Gérer l’espace, gérer la société

Par Triton95

Mike Davis, le sociologue américain a étudié dans « city of quartz » comment la disposition spatiale de la ville permettait de gérer les classes sociales, et la séparation. Orwell écrivait que maitriser le passé, c’est maitriser l’avenir, il en est de même pour l’espace.

Il suffit de la moindre discussion portant sur un espace à aménager pour que l’on découvre comment les gens ont bien intégré les contraintes liées à cet aménagement, et vont les orienter pour permettre une séparation, un évitement des autres, et gérer dans un mouchoir de poche les divisions profondes de la société française, notamment ses différences de génération et de culture.

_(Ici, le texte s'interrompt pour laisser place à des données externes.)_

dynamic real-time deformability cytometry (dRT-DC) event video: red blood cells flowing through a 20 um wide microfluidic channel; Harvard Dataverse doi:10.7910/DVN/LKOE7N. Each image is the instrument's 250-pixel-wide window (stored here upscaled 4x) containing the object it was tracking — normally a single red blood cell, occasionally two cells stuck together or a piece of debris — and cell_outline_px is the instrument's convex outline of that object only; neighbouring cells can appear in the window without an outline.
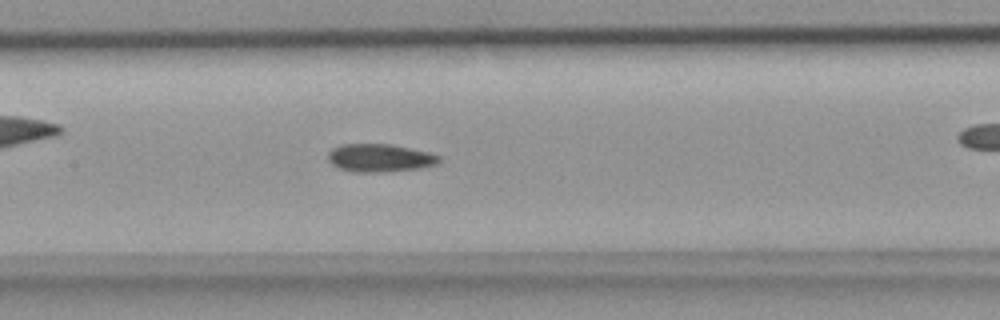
{"species": "common noctule bat (a hibernating species)", "species_latin": "Nyctalus noctula", "temperature_condition": "room temperature", "stored_images_in_passage": 32, "camera_frame_rate_fps": 3000, "um_per_image_px": 0.085, "animal": {"sex": "female", "body_mass_g": 18.4}, "frame": {"image": 1, "passage_image": 14, "time_ms": 4.333, "image_size_px": [1000, 320], "cell_outline_px": [[440, 160], [436, 164], [416, 168], [368, 172], [360, 172], [340, 168], [332, 164], [328, 160], [328, 152], [332, 148], [340, 144], [392, 144], [428, 152], [440, 156]], "centroid_in_image_um": [32.24, 13.39], "position_along_channel_um": 175.2, "area_um2": 17.69}}
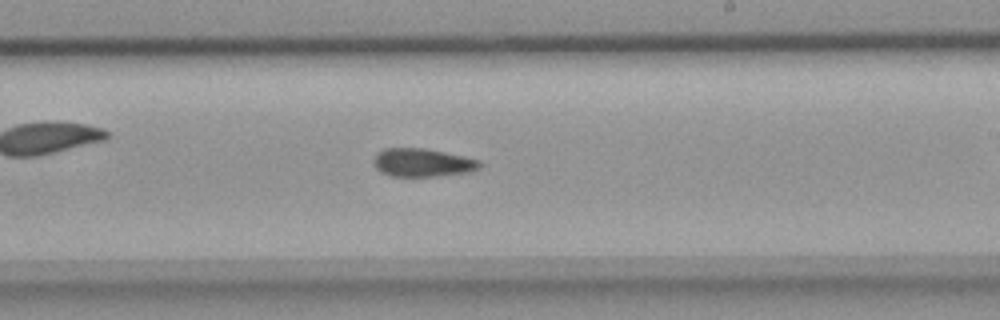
{"frame": {"image": 2, "passage_image": 19, "time_ms": 6.0, "image_size_px": [1000, 320], "cell_outline_px": [[484, 164], [480, 168], [468, 172], [436, 176], [392, 176], [380, 172], [376, 168], [372, 160], [376, 152], [384, 148], [424, 148], [464, 156], [480, 160]], "centroid_in_image_um": [35.9, 13.81], "position_along_channel_um": 253.1, "area_um2": 17.63}}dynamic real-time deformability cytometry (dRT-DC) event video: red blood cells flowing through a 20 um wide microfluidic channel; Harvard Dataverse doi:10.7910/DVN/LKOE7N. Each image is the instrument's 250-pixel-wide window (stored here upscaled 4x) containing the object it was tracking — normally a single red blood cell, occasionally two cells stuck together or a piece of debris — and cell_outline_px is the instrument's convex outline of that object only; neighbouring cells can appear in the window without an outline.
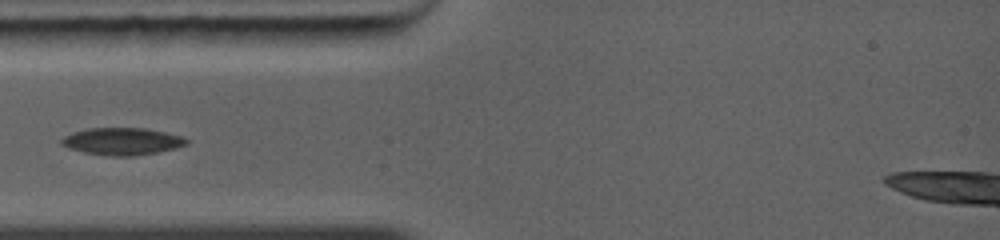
{"species": "common noctule bat (a hibernating species)", "species_latin": "Nyctalus noctula", "temperature_condition": "warm", "stored_images_in_passage": 3, "camera_frame_rate_fps": 5000, "um_per_image_px": 0.085, "animal": {"sex": "female", "body_mass_g": 19.0, "forearm_length_mm": 56.7}, "frame": {"image": 1, "passage_image": 3, "time_ms": 2.4, "image_size_px": [1000, 240], "cell_outline_px": [[188, 144], [176, 148], [136, 156], [104, 156], [84, 152], [60, 144], [60, 140], [64, 136], [72, 132], [88, 128], [144, 128], [164, 132], [180, 136], [188, 140]], "centroid_in_image_um": [10.36, 12.02], "position_along_channel_um": 74.6, "area_um2": 19.77}}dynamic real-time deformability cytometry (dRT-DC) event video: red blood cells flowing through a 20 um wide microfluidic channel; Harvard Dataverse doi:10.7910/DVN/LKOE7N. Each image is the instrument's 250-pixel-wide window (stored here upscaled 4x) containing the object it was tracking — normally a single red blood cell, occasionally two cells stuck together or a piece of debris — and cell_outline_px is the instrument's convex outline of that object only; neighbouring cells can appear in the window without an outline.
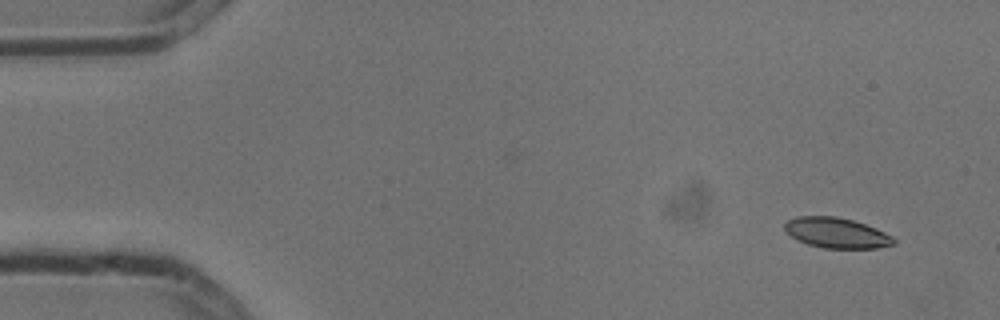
{"species": "common noctule bat (a hibernating species)", "species_latin": "Nyctalus noctula", "temperature_condition": "cold", "stored_images_in_passage": 5, "camera_frame_rate_fps": 3000, "um_per_image_px": 0.085, "animal": {"sex": "male", "body_mass_g": 13.3}, "frame": {"image": 1, "passage_image": 1, "time_ms": 0.0, "image_size_px": [1000, 320], "cell_outline_px": [[896, 244], [876, 248], [824, 248], [808, 244], [796, 240], [784, 228], [784, 224], [788, 220], [796, 216], [836, 216], [852, 220], [876, 228], [892, 236], [896, 240]], "centroid_in_image_um": [71.11, 19.79], "position_along_channel_um": 13.9, "area_um2": 19.25}}
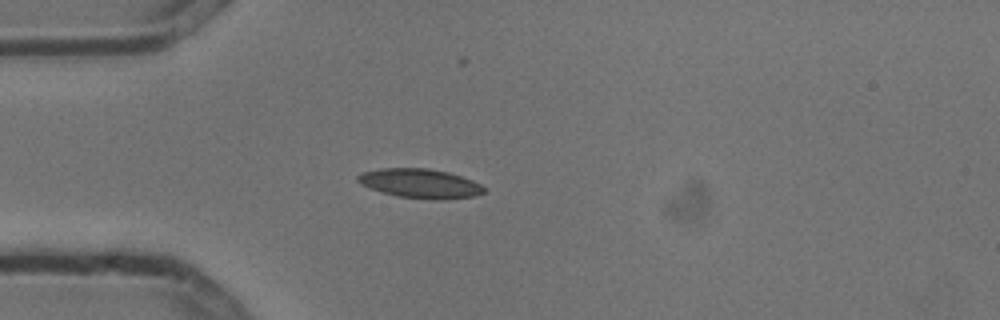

Lorsque l’on réunit ainsi des gens, se déplacent plutôt des propriétaires, plutôt âgés, plutôt blancs, et l’on sait à quelles préoccupations vont répondre les préoccupations.

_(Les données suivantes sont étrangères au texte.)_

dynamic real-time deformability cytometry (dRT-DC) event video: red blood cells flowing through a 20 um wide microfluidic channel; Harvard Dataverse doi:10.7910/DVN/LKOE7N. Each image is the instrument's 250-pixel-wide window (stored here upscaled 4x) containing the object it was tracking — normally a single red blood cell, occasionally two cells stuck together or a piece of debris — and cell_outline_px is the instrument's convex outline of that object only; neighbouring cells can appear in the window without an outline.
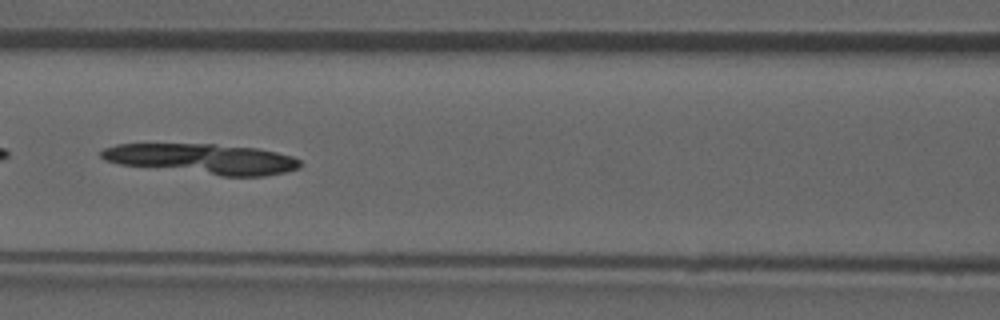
{"species": "common noctule bat (a hibernating species)", "species_latin": "Nyctalus noctula", "temperature_condition": "room temperature", "stored_images_in_passage": 52, "camera_frame_rate_fps": 3000, "um_per_image_px": 0.085, "animal": {"sex": "male", "forearm_length_mm": 52.5}, "frame": {"image": 1, "passage_image": 23, "time_ms": 7.333, "image_size_px": [1000, 320], "cell_outline_px": [[300, 168], [284, 172], [264, 176], [220, 176], [120, 164], [104, 160], [100, 156], [100, 152], [104, 148], [116, 144], [216, 144], [256, 148], [276, 152], [292, 156], [300, 160]], "centroid_in_image_um": [17.2, 13.51], "position_along_channel_um": 149.4, "area_um2": 35.03}}
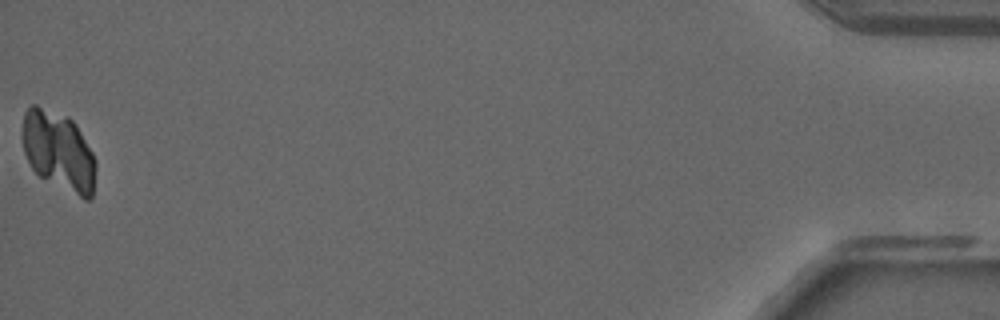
{"frame": {"image": 2, "passage_image": 52, "time_ms": 17.0, "image_size_px": [1000, 320], "cell_outline_px": [[96, 168], [92, 196], [88, 200], [84, 200], [40, 176], [32, 168], [24, 152], [20, 136], [24, 112], [32, 104], [36, 104], [68, 116], [76, 124], [92, 152], [96, 160]], "centroid_in_image_um": [4.96, 12.81], "position_along_channel_um": 430.2, "area_um2": 34.22}}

C’est presque le dessin d’une communauté fermée qui apparait en filigrane. Il s’agit de ne pas autoriser d’espace enfant, pour ne pas être incommodé par le bruit, les jeux de ballon. « Where do the children play » aurait chanté Cat Stevens. Il s’agit de ne pas mettre de banc, car on verrait stationner des populations indésirables. On évite aussi tout recoin, tout dénivelé, pour essayer d’enrayer le stationnement des dealers et des projecteurs pour ne plus laisser d’endroit dans l’ombre, ce qui explique qu’ils agressent parfois des aménagements dirigés contre eux. Il s’agit aussi de se protéger des invasions de motos, bruyantes et dangereuses, des barrières sont posées, elles sont arrachées par les jeunes qui veulent ne pas se laisser prendre l’espace, mais on les réinstalle. Le face à face n’est pas possible, on est dans l’évitement, la discussion est impossible.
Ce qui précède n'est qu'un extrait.